Costs and cost allocation
The cost of electricity has been rising steadily since 2003. At first this was because of the untenable and artificial price freeze imposed by the Eves government. Subsequently, prices have been rising because of the need to replace and rebuild old assets, and to pay for the “greening” of the system through the closure of coal plants, the construction of natural gas and renewable energy assets, and the concomitant expansion of the transmission and distribution networks necessary to aid and abet that greening. In 2010, the provincial government estimated a price increase of 46% over five years for residential customers, and somewhat less for industrial customers. However, even these projections now appear optimistic because of higher costs for the many construction projects across the system, unabated operating cost increases, and the sharply lower demand forecast that the province now faces. Costs that are mostly fixed will have to be allocated across a fewer number of kilowatt-hours, increasing the apparent impact of the changes.

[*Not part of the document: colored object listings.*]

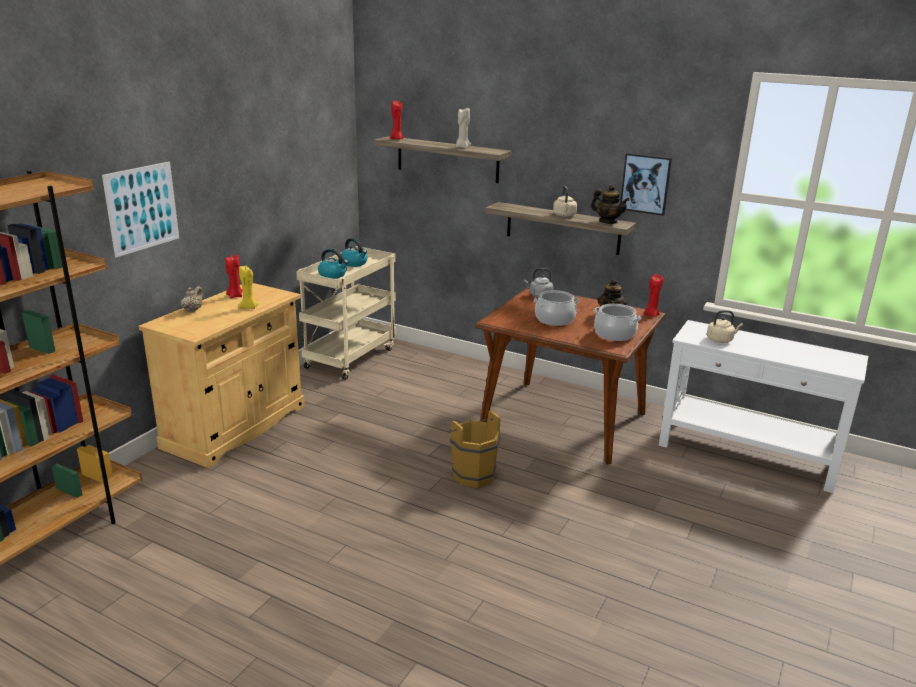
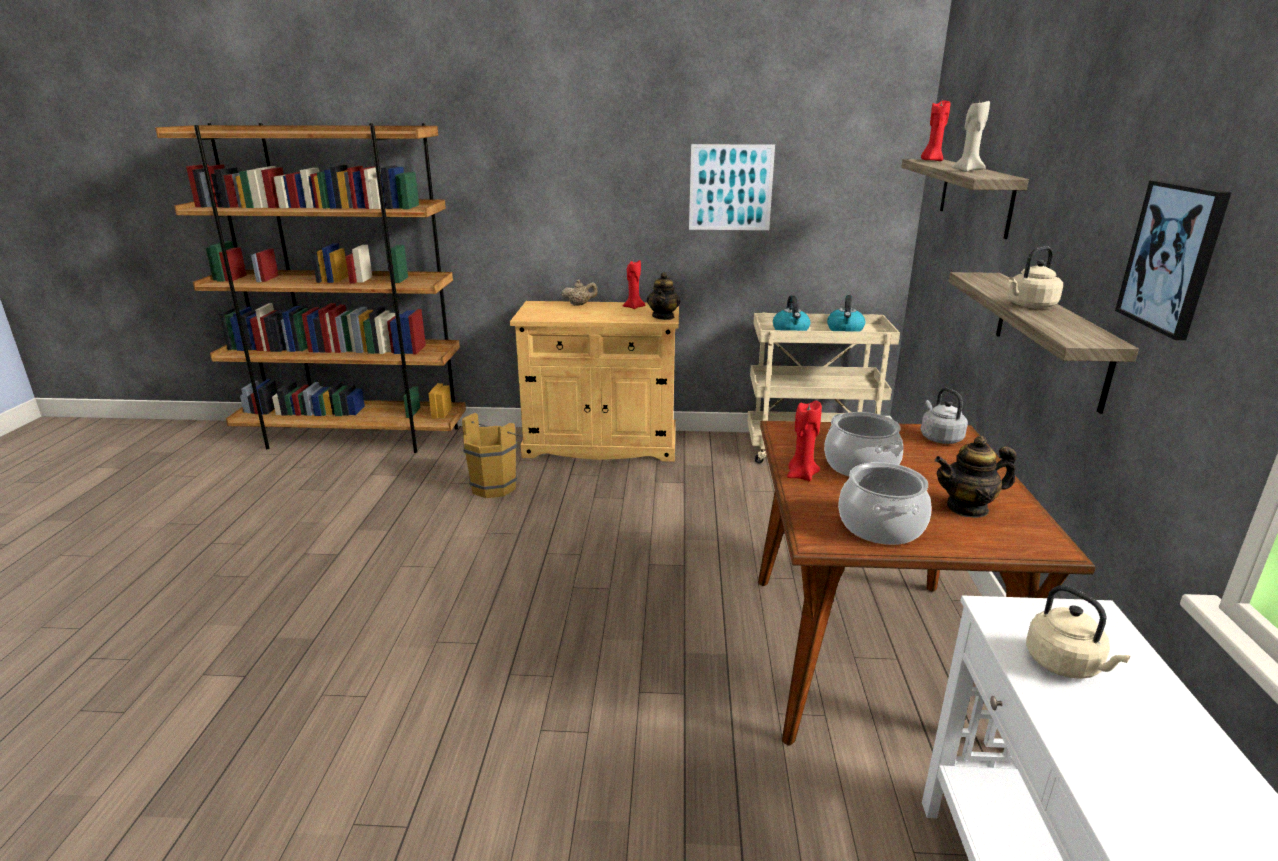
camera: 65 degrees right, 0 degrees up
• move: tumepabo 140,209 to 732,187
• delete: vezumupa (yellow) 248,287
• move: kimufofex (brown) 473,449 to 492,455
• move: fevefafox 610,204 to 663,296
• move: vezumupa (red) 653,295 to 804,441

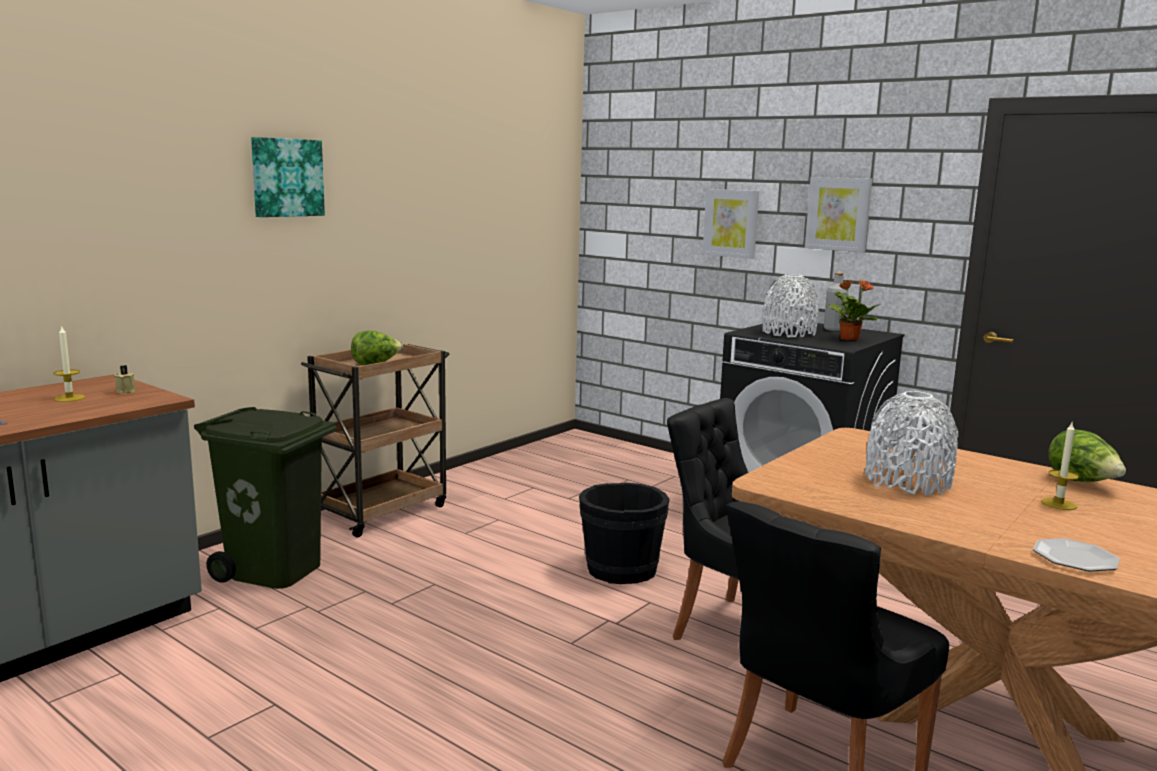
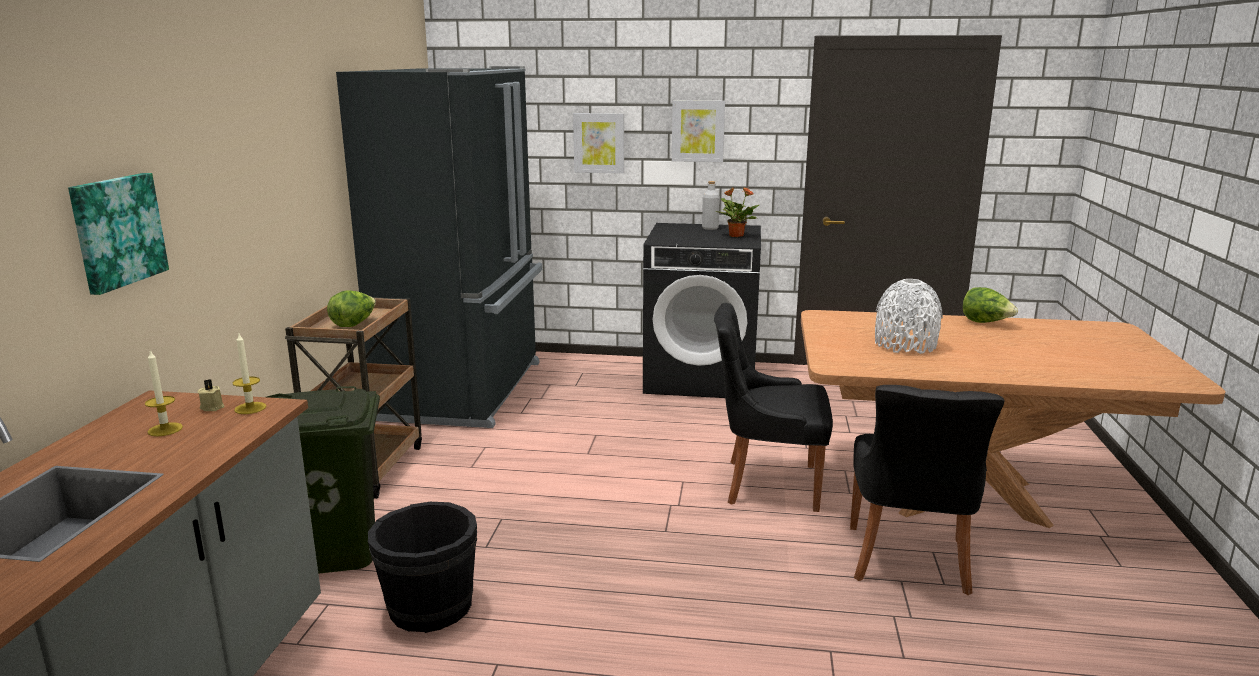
camera: 30 degrees left, 5 degrees up
• move: tumepabo 288,177 to 118,234
• move: kimufofex (black) 624,533 to 422,567
• delete: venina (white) 791,305
• delete: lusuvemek 1076,555
• move: vezumupa 1060,466 to 249,374
• insert: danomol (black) 439,247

However, this pain will not be felt evenly. Already, a number of industrial customers are benefiting from changes to the allocation of the global adjustment, targeted groups like northern industries receive special discounts, and residential consumers have faced lower costs because of the “energy benefit” introduced by the government (which coincided with the imposition of the HST to electricity prices). Commercial and institutional customers, who have not been the recipients of any direct price reduction programs, have been actively pursuing opportunities through conservation and demand management programs in order to reduce their exposure to increasing prices and costs. More recently, industrial customers have become eligible to benefit from Ontario’s electricity surplus through a program designed to provide cheaper electricity to companies constructing new facilities in Ontario, or expanding existing facilities. No doubt this latter program will also insulate these new facilities from rising cost pressures, leaving pre-existing customers to face the pain. While many of these special programs are ostensibly time limited, in an increasing cost environment the government will find it very, very challenging to let special discounts die, because affected customers will face the double burden of losing their discount and facing rising prices.
The government, because of its central role in decision-making, is going to find itself subject to enormous pressure to determine the broad outline of cost allocation in a rising cost environment: essentially, a choice amongst bad options. Business will – and already has – argued that competitiveness with other jurisdictions requires that they be insulated from rising costs. The alternative, pushing a greater portion of the burden onto residential customers, risks the potential for a broad political backlash. The strategy of distancing itself from these issues by leaving them to regulatory and other more technically-minded institutions has been undermined by the centrality of the government in all aspects of decision-making for the past number of years. This points back to the need for governance reform before issues of cost allocation become critical.
There are of course many other electricity issues that the next government will face. But how it confronts these pressures will largely determine the shape of the electricity sector in Ontario for years to come.